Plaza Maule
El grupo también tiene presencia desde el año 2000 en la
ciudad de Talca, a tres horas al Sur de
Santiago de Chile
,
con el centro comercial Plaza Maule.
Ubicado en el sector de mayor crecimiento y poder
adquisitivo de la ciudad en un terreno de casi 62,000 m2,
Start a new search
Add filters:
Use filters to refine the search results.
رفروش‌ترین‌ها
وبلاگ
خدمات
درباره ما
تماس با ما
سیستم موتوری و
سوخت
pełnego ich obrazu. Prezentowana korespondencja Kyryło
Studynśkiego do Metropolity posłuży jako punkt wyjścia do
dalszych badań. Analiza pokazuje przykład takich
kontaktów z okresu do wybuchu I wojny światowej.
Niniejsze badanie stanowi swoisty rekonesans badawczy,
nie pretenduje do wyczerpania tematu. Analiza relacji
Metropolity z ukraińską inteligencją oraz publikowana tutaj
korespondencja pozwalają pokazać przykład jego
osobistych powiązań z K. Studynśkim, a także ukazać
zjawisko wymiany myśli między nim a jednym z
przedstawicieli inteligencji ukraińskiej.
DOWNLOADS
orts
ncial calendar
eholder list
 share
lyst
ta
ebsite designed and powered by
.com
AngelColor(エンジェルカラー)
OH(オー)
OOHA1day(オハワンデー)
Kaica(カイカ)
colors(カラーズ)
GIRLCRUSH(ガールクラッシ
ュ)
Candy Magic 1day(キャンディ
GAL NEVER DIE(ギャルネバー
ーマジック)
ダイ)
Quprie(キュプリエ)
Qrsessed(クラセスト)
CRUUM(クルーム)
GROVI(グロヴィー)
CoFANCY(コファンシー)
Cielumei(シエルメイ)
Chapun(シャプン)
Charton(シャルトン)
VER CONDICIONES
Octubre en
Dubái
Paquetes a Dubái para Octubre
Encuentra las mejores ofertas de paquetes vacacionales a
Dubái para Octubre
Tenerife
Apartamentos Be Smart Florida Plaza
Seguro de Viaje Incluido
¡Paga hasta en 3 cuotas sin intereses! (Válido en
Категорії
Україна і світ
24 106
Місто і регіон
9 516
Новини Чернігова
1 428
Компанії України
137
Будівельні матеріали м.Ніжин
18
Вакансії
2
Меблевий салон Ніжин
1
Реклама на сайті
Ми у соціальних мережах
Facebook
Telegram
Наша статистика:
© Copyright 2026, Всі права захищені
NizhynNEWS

:::::

**Exercise directions**
Among the entries above, which lines include "ciudad"? List them all.

**Answer to the problem**
ciudad de Talca, a tres horas al Sur de
adquisitivo de la ciudad en un terreno de casi 62,000 m2,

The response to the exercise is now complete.